→ Information given
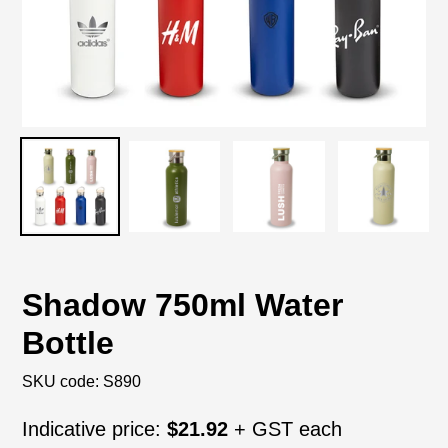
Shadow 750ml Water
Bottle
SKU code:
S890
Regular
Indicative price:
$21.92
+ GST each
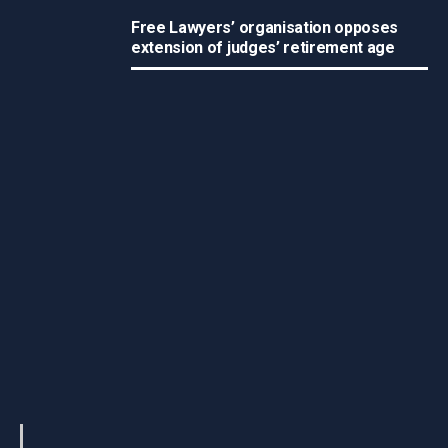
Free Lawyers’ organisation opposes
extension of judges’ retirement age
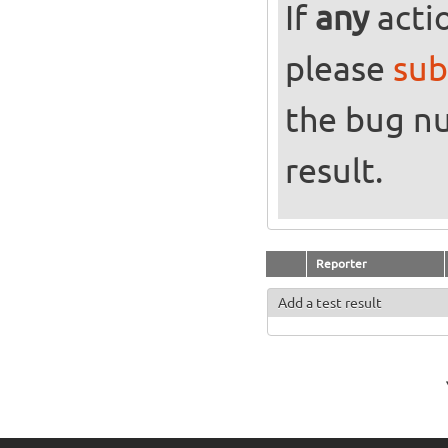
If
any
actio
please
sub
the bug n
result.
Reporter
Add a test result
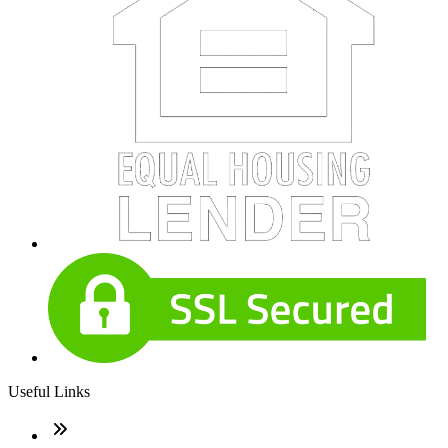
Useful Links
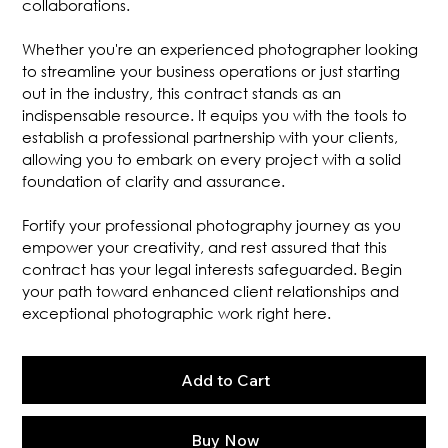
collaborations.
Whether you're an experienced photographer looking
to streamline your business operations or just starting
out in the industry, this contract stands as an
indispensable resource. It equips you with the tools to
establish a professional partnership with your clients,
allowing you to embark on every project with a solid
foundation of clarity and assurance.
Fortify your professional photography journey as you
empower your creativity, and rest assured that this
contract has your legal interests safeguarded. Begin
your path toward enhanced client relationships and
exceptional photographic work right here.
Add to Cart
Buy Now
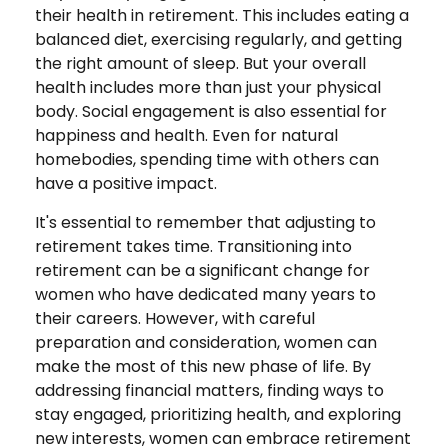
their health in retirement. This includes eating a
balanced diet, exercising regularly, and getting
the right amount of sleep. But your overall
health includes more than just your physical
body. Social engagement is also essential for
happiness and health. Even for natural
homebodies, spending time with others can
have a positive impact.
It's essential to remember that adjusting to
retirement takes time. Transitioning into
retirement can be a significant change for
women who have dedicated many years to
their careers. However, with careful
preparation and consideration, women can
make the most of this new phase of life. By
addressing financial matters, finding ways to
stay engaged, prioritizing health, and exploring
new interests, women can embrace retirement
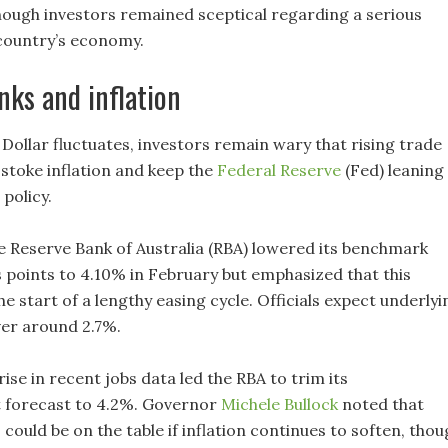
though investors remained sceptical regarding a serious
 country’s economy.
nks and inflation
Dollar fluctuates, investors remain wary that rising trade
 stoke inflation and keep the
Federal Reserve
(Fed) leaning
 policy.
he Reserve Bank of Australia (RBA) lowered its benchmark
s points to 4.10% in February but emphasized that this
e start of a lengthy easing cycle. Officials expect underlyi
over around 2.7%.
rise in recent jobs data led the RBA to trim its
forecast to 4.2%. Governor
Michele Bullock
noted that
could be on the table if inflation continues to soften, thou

---

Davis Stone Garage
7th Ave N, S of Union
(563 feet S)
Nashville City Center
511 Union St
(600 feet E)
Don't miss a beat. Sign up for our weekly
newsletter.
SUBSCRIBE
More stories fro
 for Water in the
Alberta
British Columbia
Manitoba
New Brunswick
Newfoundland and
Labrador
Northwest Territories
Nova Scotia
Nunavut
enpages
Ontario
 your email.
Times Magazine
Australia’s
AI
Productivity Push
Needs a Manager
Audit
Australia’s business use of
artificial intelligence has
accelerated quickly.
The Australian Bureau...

→ How to complete this task
Please identify each line in the listing above that contains the string "health" and copy those lines. Case counts, so a line matches only when its capitalization is identical.

→ Response
their health in retirement. This includes eating a
health includes more than just your physical
happiness and health. Even for natural
stay engaged, prioritizing health, and exploring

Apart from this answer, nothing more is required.